Beyond presence sharing, Version 70 introduces multi-core CPU utilization for media processing, enabling a single server to handle more than 1,000 simultaneous calls, according to the announcement. Earlier Vodia releases processed media on a single core, creating a bottleneck on higher-density deployments.

The update ships with a redesigned admin interface built on newer web technologies. Vodia did not specify the framework but described the refresh as a complete rebuild rather than incremental UI updates.

V70 adds snapshot-based configuration backup and restoration through a file-system approach, allowing administrators to roll back PBX state to a previous point. The platform now supports centralized remote provisioning for multi-site deployments and cross-tenant BLF status sharing even when external presence sync is not configured.

Documentation for the new features is available on Vodia’s support portal. The company provided a sales contact email and a U.S. phone number but did not disclose Version 70 licensing terms, pricing tiers, or upgrade paths for existing customers in the announcement.

Competitive Positioning in Multi-Tenant PBX Market

Vodia competes in a segment where hosted PBX vendors increasingly target service providers running multi-tenant platforms. External presence sharing puts V70 on feature parity with some cloud-native UC platforms that already federate presence across organizational boundaries—though most require those organizations to reside within the same vendor ecosystem.

The challenge for IT teams evaluating vendor lock-in risks in unified communications is that cross-vendor presence federation remains rare. Vodia’s approach keeps presence visibility within Vodia-managed systems but extends it across discrete deployments—useful for organizations that standardized on the platform but installed it in segmented topologies.

Philippine enterprises running distributed PBX infrastructure—common among multi-branch banks, hotel chains with separate property-level systems, and BPO operators managing client-segregated telephony—gain inter-system visibility without forcing a full consolidation. That said, presence sharing does not replace the availability and failover benefits of true multi-site PBX consolidation onto a single redundant platform.

What This Means for IT Managers

If your organization runs multiple Vodia PBX instances—whether for tenant isolation, departmental separation, or simply because you inherited site-by-site deployments—V70’s external presence sharing closes the visibility gap that forces users to manually check extension status across systems. The feature requires stable internet connectivity between PBX servers and assumes both run V70, so partial upgrades will not unlock cross-system monitoring.
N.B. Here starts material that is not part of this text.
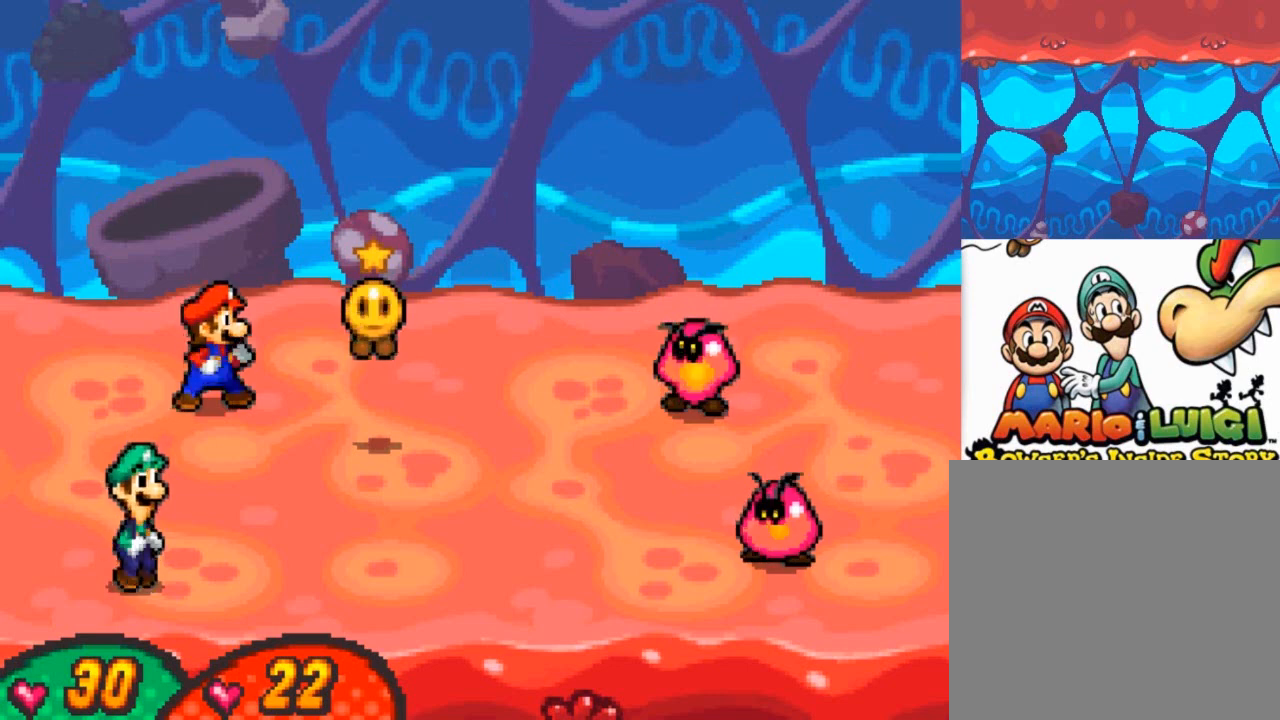
{"buttons": [], "left_stick": "center", "events": []}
The multi-core media processing improvement matters if you’re hitting call-density limits on existing hardware. Supporting 1,000+ concurrent calls on a single server shifts the economics for mid-sized deployments, though you still need to evaluate network bandwidth, SIP trunk capacity, and whether concentrating that many calls on one box aligns with your disaster recovery and resilience posture.

The redesigned admin interface and snapshot rollback features reduce operational overhead, but they do not eliminate the root question: whether maintaining separate PBX systems—even with shared presence—delivers better outcomes than consolidating onto fewer, more resilient platforms. V70 makes distributed Vodia deployments more manageable; it does not make fragmentation an architectural virtue.